# Dragons in Ancient Rome



## Druico (Aug 31, 2015)

Hey guys,

Been tossing this idea around for a while now and just wanted some general feedback of the concept. Two things I love writing about are Dragons and ancient history and so I thought why not put them together. In my head I'm seeing it as an almost alternative historical fiction type of novel/story. So encompassing real characters/people as well as wars and battles, but adding in the element of dragons and dragon riding, specifically in a military aspect.

Then over the years the element of dragons and their role in history has been lost or something along those lines.

Any thoughts or opinions would be appreciated 

Thanks guys,
Dan


----------



## Vandor (Aug 31, 2015)

Take a look at the Temeraire novels by Naomi Novak. https://en.wikipedia.org/wiki/His_Majesty%27s_Dragon

Its doable, and has been done well, though you're suggesting a different time period and possible epic focus; the series remains in the Napoleanic Wars. She takes it as an alternate history, did a significant amount of research, and even references the origins of taming dragons and their coexistance with humanity as early as the Roman empire. Definitley worth reading, even if for the similarity of the premise.


----------



## Druico (Aug 31, 2015)

Yeah that's a similar sort of concept, may pick up the first one and give it a read.

I would also use it as an alternative history, perhaps the fall of the Roman Empire also entwined with the fall of the Dragon species. The same as real events would be used from history but with added dragons, so Hannibal crossing the Alps but with Dragons, Caesar in Gaul etc etc.


----------



## A.A. Kingsbury (Sep 27, 2015)

Sounds like a good concept. 

When I first read this the first thing that came to my head was using one of the founding myths of Rome. For example the brothers Romulus and Remus being raised by wolves. Its no great leap to replace wolves with Dragons? And have them appear continuously throughout history.

_________________________________________________
WWW.THECROWNSOFALMACH.CO.UK


----------



## SeverinR (Sep 28, 2015)

Just remember to adjust history to account for Dragons, unless Dragons suddenly appeared. People would have to figure out how to defend against a rogue dragon attack, defending supply lanes against dragon attacks. Defense against a military use of dragons if possible.

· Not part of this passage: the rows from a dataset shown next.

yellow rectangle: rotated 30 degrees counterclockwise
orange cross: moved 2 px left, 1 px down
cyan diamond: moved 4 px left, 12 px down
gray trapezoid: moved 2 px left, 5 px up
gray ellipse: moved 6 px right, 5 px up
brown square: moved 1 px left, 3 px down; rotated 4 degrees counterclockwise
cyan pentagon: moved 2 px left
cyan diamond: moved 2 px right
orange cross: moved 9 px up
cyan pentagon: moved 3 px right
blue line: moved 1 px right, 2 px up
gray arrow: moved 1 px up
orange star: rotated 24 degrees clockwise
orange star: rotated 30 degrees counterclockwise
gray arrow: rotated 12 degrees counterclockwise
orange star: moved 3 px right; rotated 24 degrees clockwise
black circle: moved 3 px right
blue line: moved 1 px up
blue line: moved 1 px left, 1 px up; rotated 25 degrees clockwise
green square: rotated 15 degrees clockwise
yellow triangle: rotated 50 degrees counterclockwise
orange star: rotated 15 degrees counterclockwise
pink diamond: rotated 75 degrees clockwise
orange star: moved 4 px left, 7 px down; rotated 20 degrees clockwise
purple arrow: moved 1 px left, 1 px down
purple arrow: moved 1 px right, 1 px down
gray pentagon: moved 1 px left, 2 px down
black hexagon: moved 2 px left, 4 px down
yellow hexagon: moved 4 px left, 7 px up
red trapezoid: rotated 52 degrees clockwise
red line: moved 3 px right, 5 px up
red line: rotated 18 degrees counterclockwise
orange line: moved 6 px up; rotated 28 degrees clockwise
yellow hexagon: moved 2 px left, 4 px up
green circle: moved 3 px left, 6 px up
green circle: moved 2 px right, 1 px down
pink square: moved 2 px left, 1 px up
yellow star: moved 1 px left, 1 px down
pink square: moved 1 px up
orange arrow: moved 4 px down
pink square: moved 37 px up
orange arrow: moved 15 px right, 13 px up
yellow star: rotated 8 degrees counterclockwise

If dragon's suddenly appeared, then the characters must think of how to deal with them all at once. If dragons have been around for hundreds of years, then people would have some forethought of how to deal with them.  (defense/offense and tactics)
Also since we see in history people hunting predators to extinction to protect human civilization, why hasn't it happened yet with dragons? Even if dragons avoid people, they are still "scary" to people, so to prove themselves, idio...I mean brave warriors must seek out and slay a dragon, even if the dragons are no threat.
Just some thoughts to answer before you begin.


----------



## pskelding (Oct 2, 2015)

If you really get the details right for instance how does the regular populace perceive and react to dragons?, then you might have a winner on your hands. Temerarie gets the details right as does Of Bone and Thunder a mashup of fantasy, Vietnam War and dragons. As they say the devil is in the details.


----------



## Britannicus (Jan 25, 2016)

I've just published my first historical fantasy novel (_The Eagle's Wing_), set in a version of late Antiquity, and I made the deliberate decision _not_ to include dragons. I reckon that the more grittily "realistic" the feel of your imagined universe is, e.g. like George Martin's late medieval/early Renaissance-style novels, the more you risk making it seem silly with dragons, orcs and goblins. It might seem like sacrilege to say it, but for me the dragon stuff in _Game of Thrones_ detracts from its quality.


----------



## Britannicus (Jan 25, 2016)

By the way, the Romans weren't unaware of dragons (the concept may have filtered through from China via the Persians). Roman auxiliary cavalry carried the _draco_, a windsock-type standard, and the Welsh dragon, supposedly the oldest national symbol in the world in continuous existence, may have been copied either from the cavalry _draco _or from the capricorn standard of the II Augusta legion, which was stationed in South Wales.


----------